Aim of the exercise: Please repeat the records exactly, keeping the pictures out.

(Collected data)
###
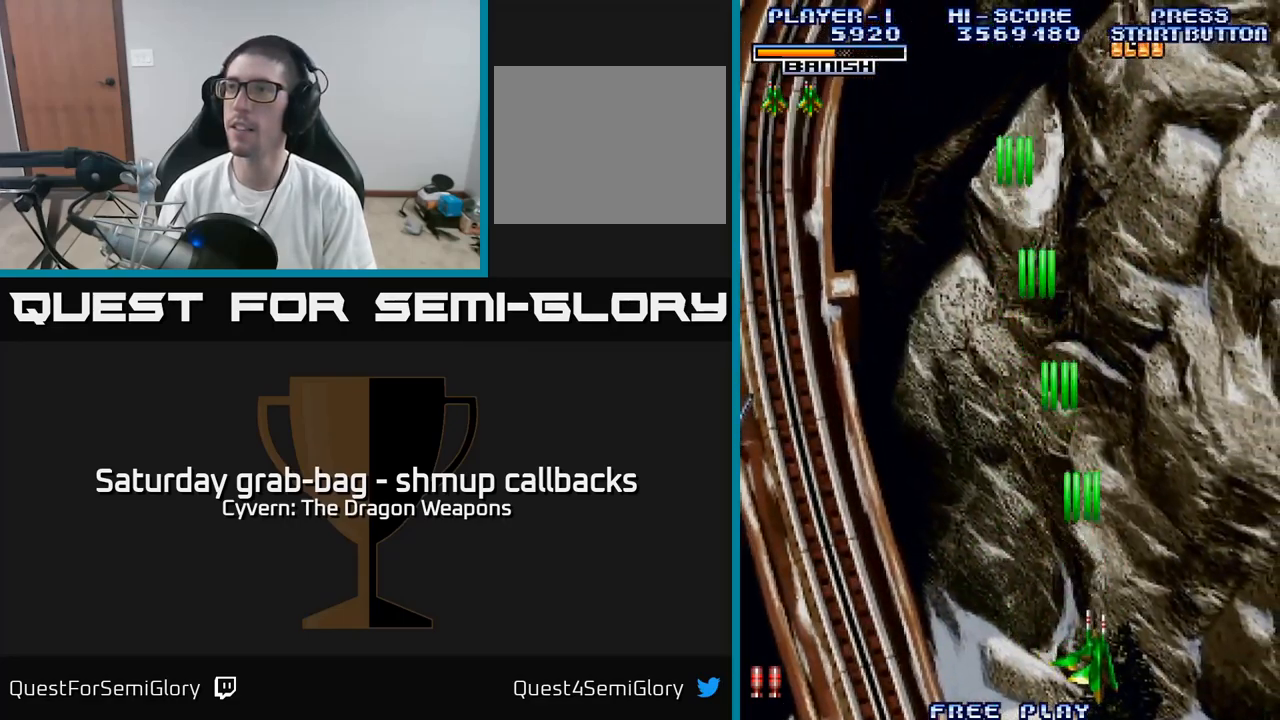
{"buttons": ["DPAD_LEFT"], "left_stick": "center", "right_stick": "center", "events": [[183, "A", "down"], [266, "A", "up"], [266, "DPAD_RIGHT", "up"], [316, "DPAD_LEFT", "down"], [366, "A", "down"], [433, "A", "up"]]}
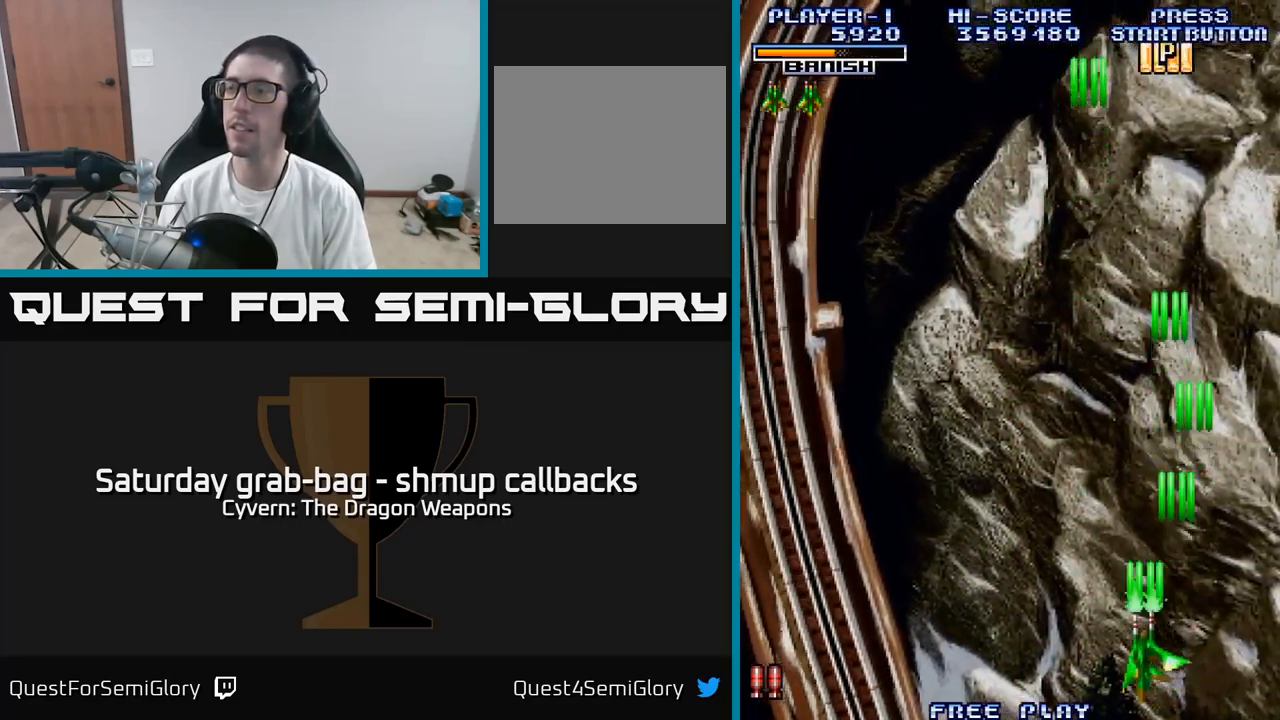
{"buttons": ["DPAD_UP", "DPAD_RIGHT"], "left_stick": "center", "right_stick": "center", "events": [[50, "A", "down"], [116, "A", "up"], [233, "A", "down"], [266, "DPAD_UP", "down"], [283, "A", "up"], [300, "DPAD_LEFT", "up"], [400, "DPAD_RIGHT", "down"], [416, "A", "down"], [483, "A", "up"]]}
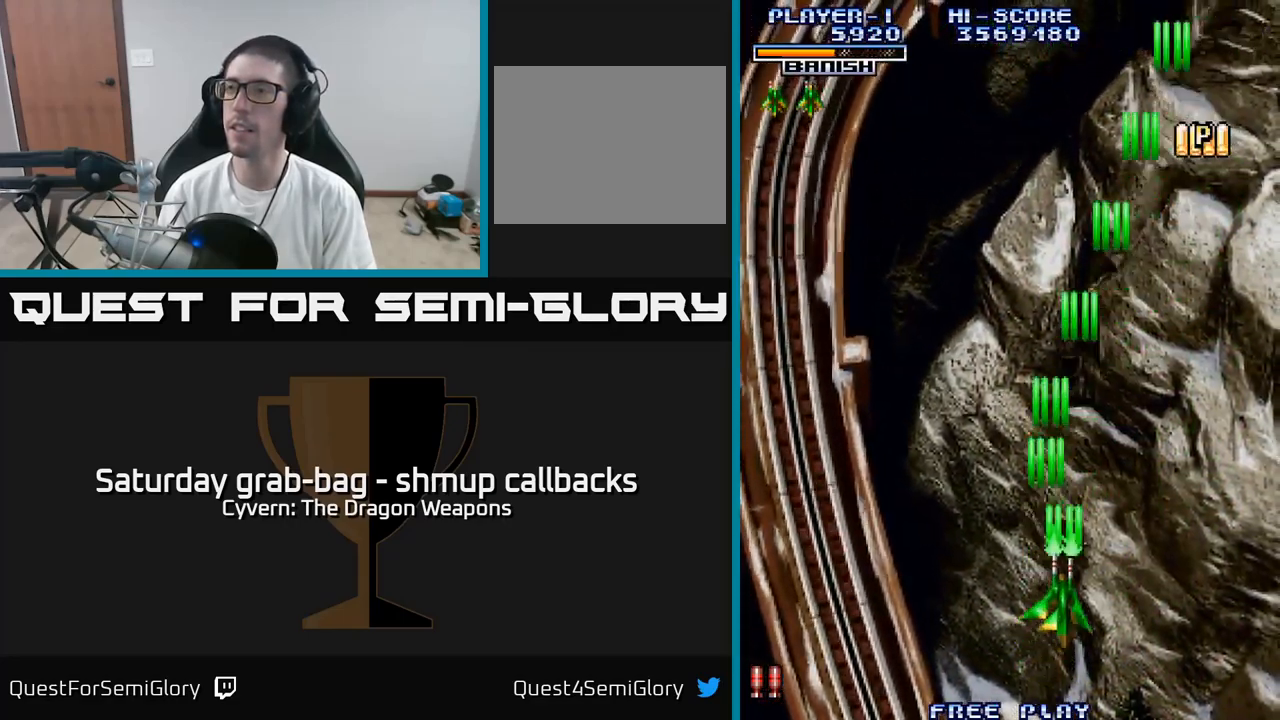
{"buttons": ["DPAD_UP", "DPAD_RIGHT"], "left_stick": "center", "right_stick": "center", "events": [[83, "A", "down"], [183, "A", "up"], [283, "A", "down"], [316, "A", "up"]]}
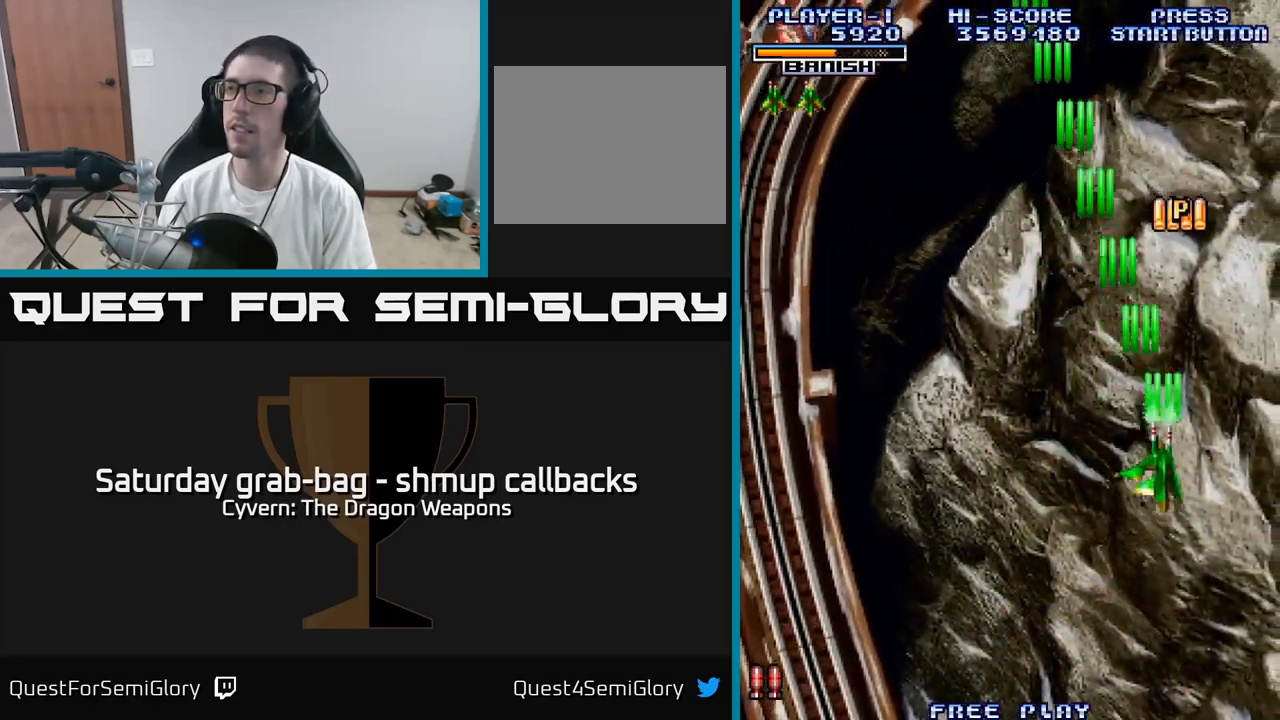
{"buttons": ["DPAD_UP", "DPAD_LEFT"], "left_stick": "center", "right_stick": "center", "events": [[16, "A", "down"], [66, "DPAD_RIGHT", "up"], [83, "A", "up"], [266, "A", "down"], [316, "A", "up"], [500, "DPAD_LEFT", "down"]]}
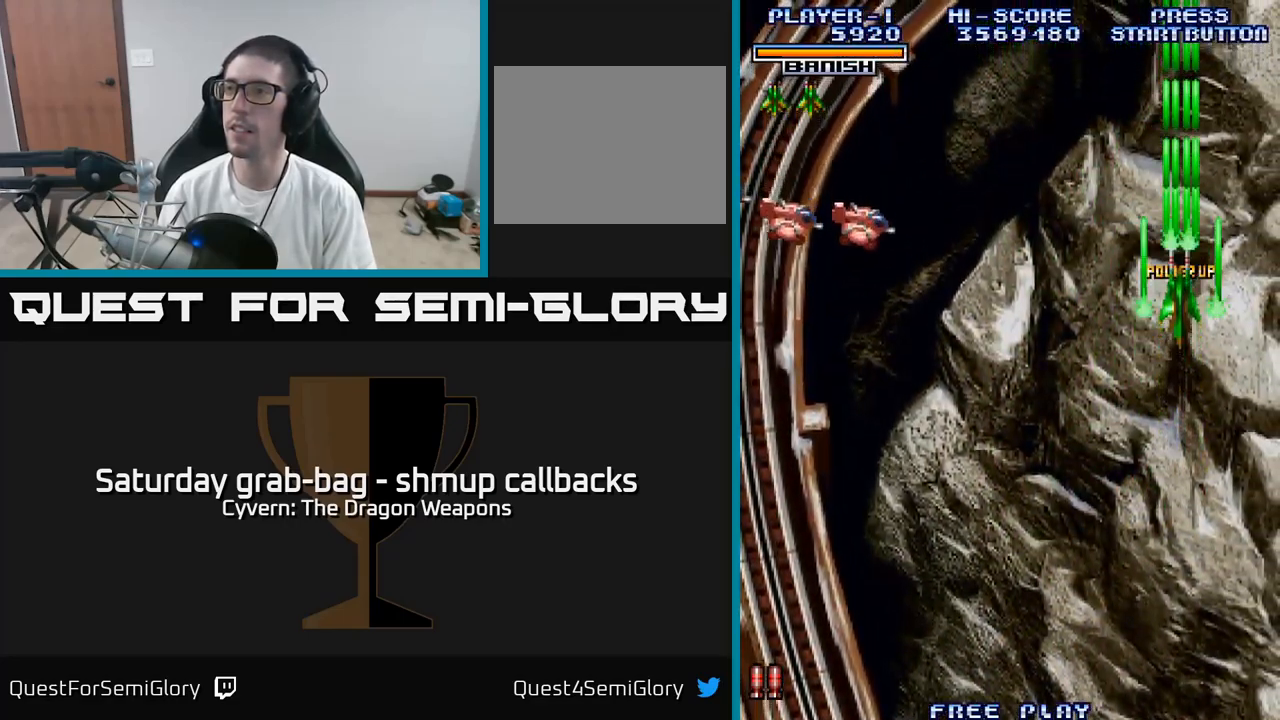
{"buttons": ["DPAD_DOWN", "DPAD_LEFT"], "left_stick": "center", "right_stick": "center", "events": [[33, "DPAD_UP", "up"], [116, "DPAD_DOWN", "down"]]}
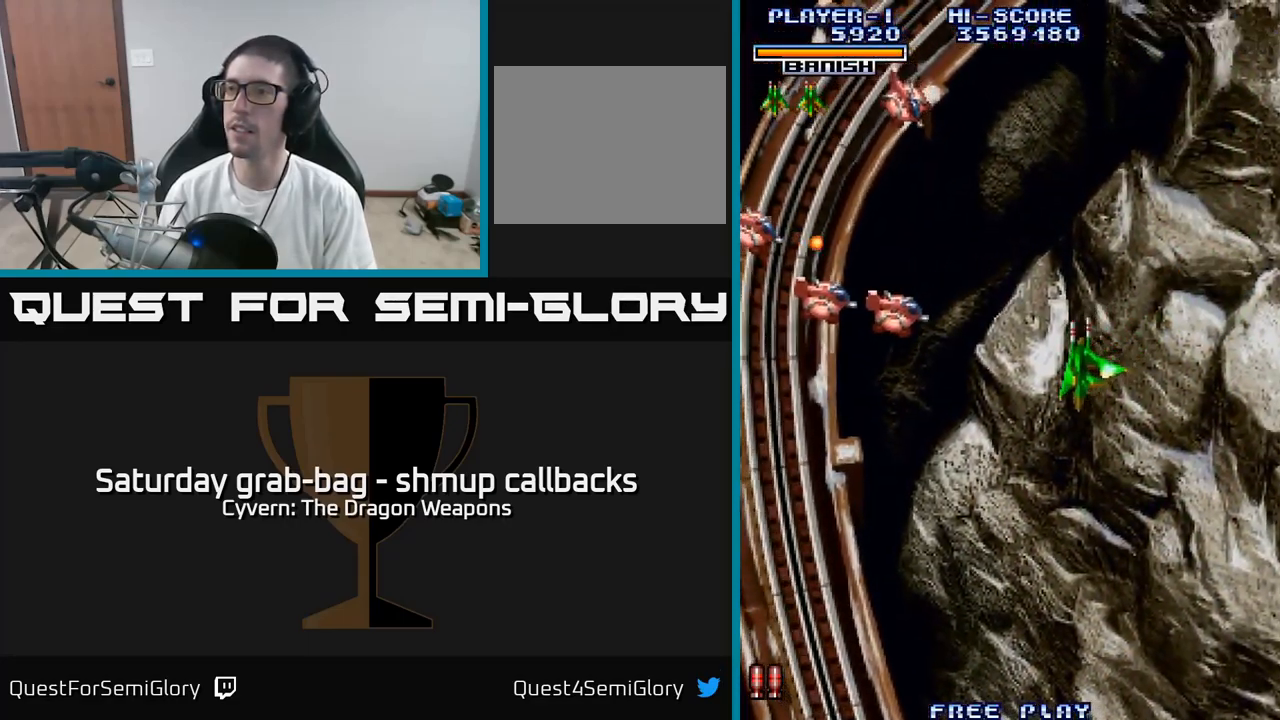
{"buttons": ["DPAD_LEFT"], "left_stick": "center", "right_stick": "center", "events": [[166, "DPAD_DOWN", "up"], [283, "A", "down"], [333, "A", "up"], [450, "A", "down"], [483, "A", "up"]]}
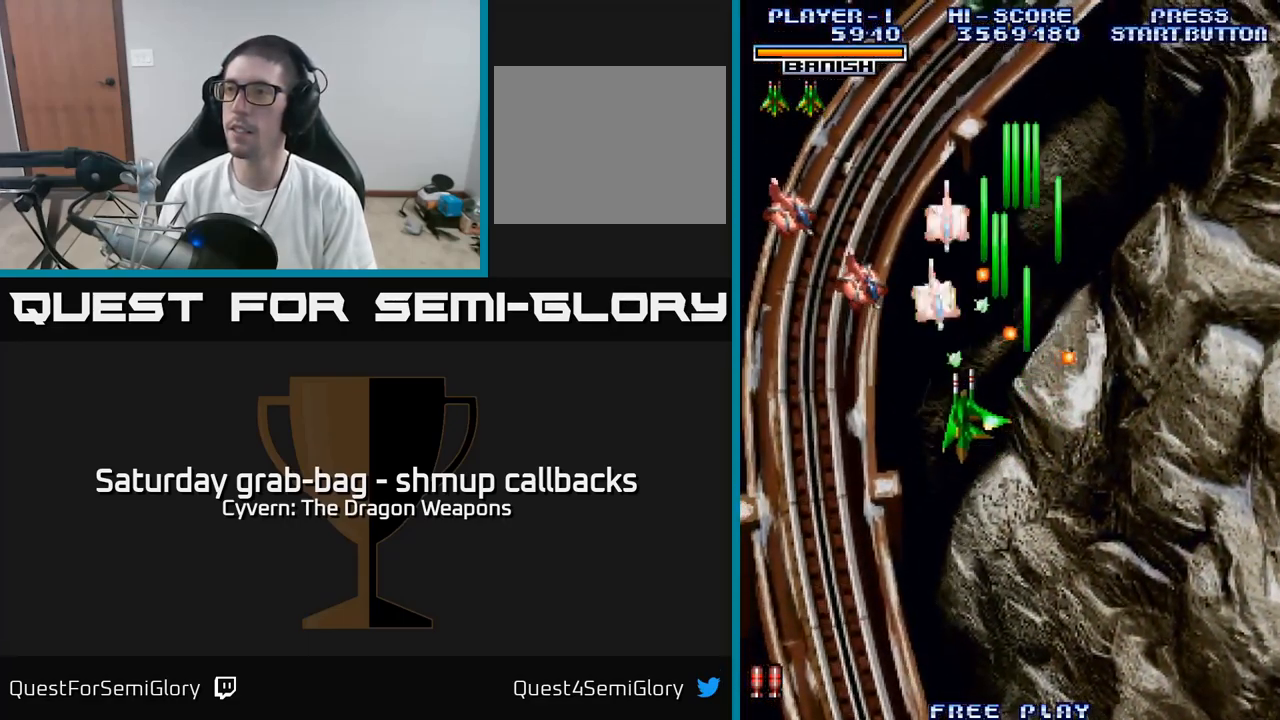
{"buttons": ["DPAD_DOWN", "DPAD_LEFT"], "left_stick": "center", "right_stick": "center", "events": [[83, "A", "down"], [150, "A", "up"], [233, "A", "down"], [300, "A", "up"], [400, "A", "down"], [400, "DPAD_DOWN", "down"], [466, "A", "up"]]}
###
Task solution:
{"buttons": ["DPAD_LEFT"], "left_stick": "center", "right_stick": "center", "events": [[183, "A", "down"], [266, "A", "up"], [266, "DPAD_RIGHT", "up"], [316, "DPAD_LEFT", "down"], [366, "A", "down"], [433, "A", "up"]]}
{"buttons": ["DPAD_UP", "DPAD_RIGHT"], "left_stick": "center", "right_stick": "center", "events": [[50, "A", "down"], [116, "A", "up"], [233, "A", "down"], [266, "DPAD_UP", "down"], [283, "A", "up"], [300, "DPAD_LEFT", "up"], [400, "DPAD_RIGHT", "down"], [416, "A", "down"], [483, "A", "up"]]}
{"buttons": ["DPAD_UP", "DPAD_RIGHT"], "left_stick": "center", "right_stick": "center", "events": [[83, "A", "down"], [183, "A", "up"], [283, "A", "down"], [316, "A", "up"]]}
{"buttons": ["DPAD_UP", "DPAD_LEFT"], "left_stick": "center", "right_stick": "center", "events": [[16, "A", "down"], [66, "DPAD_RIGHT", "up"], [83, "A", "up"], [266, "A", "down"], [316, "A", "up"], [500, "DPAD_LEFT", "down"]]}
{"buttons": ["DPAD_DOWN", "DPAD_LEFT"], "left_stick": "center", "right_stick": "center", "events": [[33, "DPAD_UP", "up"], [116, "DPAD_DOWN", "down"]]}
{"buttons": ["DPAD_LEFT"], "left_stick": "center", "right_stick": "center", "events": [[166, "DPAD_DOWN", "up"], [283, "A", "down"], [333, "A", "up"], [450, "A", "down"], [483, "A", "up"]]}
{"buttons": ["DPAD_DOWN", "DPAD_LEFT"], "left_stick": "center", "right_stick": "center", "events": [[83, "A", "down"], [150, "A", "up"], [233, "A", "down"], [300, "A", "up"], [400, "A", "down"], [400, "DPAD_DOWN", "down"], [466, "A", "up"]]}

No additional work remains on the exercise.